Your objective: Copy out every entry below word for word, leaving nothing out.

--------------------

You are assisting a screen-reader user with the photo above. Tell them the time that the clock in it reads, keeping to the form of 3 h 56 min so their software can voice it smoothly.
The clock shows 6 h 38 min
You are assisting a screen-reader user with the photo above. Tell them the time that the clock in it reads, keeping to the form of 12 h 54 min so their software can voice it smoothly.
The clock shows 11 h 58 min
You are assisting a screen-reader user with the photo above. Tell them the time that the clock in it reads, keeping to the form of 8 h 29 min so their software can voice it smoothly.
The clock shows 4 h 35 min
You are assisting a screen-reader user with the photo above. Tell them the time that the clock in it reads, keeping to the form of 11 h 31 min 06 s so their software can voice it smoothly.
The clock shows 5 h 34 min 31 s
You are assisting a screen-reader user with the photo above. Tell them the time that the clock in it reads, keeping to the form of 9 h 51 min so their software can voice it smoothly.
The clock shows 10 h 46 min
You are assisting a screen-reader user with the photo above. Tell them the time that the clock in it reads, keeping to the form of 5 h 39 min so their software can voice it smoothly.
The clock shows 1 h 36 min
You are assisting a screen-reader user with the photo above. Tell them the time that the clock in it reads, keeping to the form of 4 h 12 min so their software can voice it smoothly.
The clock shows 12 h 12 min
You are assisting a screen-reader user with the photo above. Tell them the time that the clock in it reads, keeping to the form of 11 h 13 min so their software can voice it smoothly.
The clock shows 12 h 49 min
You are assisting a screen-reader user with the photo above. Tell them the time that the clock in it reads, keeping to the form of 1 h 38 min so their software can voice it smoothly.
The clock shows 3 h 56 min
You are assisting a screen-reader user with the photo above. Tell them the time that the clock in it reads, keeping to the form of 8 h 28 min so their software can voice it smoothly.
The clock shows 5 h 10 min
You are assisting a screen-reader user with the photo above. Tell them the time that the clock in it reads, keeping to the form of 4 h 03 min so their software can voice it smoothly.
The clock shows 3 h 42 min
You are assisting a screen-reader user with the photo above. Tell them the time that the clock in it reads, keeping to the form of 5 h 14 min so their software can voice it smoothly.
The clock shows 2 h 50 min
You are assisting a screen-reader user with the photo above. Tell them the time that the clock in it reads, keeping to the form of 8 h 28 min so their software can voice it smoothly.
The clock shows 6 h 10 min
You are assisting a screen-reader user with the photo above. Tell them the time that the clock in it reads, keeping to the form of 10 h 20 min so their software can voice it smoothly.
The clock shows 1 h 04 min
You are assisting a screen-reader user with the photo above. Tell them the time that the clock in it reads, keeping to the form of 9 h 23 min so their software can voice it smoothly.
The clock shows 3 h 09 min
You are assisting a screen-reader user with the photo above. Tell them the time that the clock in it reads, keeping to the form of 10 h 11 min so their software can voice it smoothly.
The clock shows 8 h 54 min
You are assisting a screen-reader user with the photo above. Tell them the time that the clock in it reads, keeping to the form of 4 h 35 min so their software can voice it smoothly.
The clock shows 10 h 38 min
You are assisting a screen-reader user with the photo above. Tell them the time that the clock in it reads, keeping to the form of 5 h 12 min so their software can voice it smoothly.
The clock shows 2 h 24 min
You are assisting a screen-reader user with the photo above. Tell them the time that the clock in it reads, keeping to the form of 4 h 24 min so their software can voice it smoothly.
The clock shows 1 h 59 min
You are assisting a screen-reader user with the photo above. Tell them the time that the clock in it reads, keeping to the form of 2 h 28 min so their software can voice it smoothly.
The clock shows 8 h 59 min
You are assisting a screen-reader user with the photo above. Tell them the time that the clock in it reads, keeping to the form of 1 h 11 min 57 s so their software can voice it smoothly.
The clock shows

--------------------

Solution below:
You are assisting a screen-reader user with the photo above. Tell them the time that the clock in it reads, keeping to the form of 3 h 56 min so their software can voice it smoothly.
The clock shows 6 h 38 min
You are assisting a screen-reader user with the photo above. Tell them the time that the clock in it reads, keeping to the form of 12 h 54 min so their software can voice it smoothly.
The clock shows 11 h 58 min
You are assisting a screen-reader user with the photo above. Tell them the time that the clock in it reads, keeping to the form of 8 h 29 min so their software can voice it smoothly.
The clock shows 4 h 35 min
You are assisting a screen-reader user with the photo above. Tell them the time that the clock in it reads, keeping to the form of 11 h 31 min 06 s so their software can voice it smoothly.
The clock shows 5 h 34 min 31 s
You are assisting a screen-reader user with the photo above. Tell them the time that the clock in it reads, keeping to the form of 9 h 51 min so their software can voice it smoothly.
The clock shows 10 h 46 min
You are assisting a screen-reader user with the photo above. Tell them the time that the clock in it reads, keeping to the form of 5 h 39 min so their software can voice it smoothly.
The clock shows 1 h 36 min
You are assisting a screen-reader user with the photo above. Tell them the time that the clock in it reads, keeping to the form of 4 h 12 min so their software can voice it smoothly.
The clock shows 12 h 12 min
You are assisting a screen-reader user with the photo above. Tell them the time that the clock in it reads, keeping to the form of 11 h 13 min so their software can voice it smoothly.
The clock shows 12 h 49 min
You are assisting a screen-reader user with the photo above. Tell them the time that the clock in it reads, keeping to the form of 1 h 38 min so their software can voice it smoothly.
The clock shows 3 h 56 min
You are assisting a screen-reader user with the photo above. Tell them the time that the clock in it reads, keeping to the form of 8 h 28 min so their software can voice it smoothly.
The clock shows 5 h 10 min
You are assisting a screen-reader user with the photo above. Tell them the time that the clock in it reads, keeping to the form of 4 h 03 min so their software can voice it smoothly.
The clock shows 3 h 42 min
You are assisting a screen-reader user with the photo above. Tell them the time that the clock in it reads, keeping to the form of 5 h 14 min so their software can voice it smoothly.
The clock shows 2 h 50 min
You are assisting a screen-reader user with the photo above. Tell them the time that the clock in it reads, keeping to the form of 8 h 28 min so their software can voice it smoothly.
The clock shows 6 h 10 min
You are assisting a screen-reader user with the photo above. Tell them the time that the clock in it reads, keeping to the form of 10 h 20 min so their software can voice it smoothly.
The clock shows 1 h 04 min
You are assisting a screen-reader user with the photo above. Tell them the time that the clock in it reads, keeping to the form of 9 h 23 min so their software can voice it smoothly.
The clock shows 3 h 09 min
You are assisting a screen-reader user with the photo above. Tell them the time that the clock in it reads, keeping to the form of 10 h 11 min so their software can voice it smoothly.
The clock shows 8 h 54 min
You are assisting a screen-reader user with the photo above. Tell them the time that the clock in it reads, keeping to the form of 4 h 35 min so their software can voice it smoothly.
The clock shows 10 h 38 min
You are assisting a screen-reader user with the photo above. Tell them the time that the clock in it reads, keeping to the form of 5 h 12 min so their software can voice it smoothly.
The clock shows 2 h 24 min
You are assisting a screen-reader user with the photo above. Tell them the time that the clock in it reads, keeping to the form of 4 h 24 min so their software can voice it smoothly.
The clock shows 1 h 59 min
You are assisting a screen-reader user with the photo above. Tell them the time that the clock in it reads, keeping to the form of 2 h 28 min so their software can voice it smoothly.
The clock shows 8 h 59 min
You are assisting a screen-reader user with the photo above. Tell them the time that the clock in it reads, keeping to the form of 1 h 11 min 57 s so their software can voice it smoothly.
The clock shows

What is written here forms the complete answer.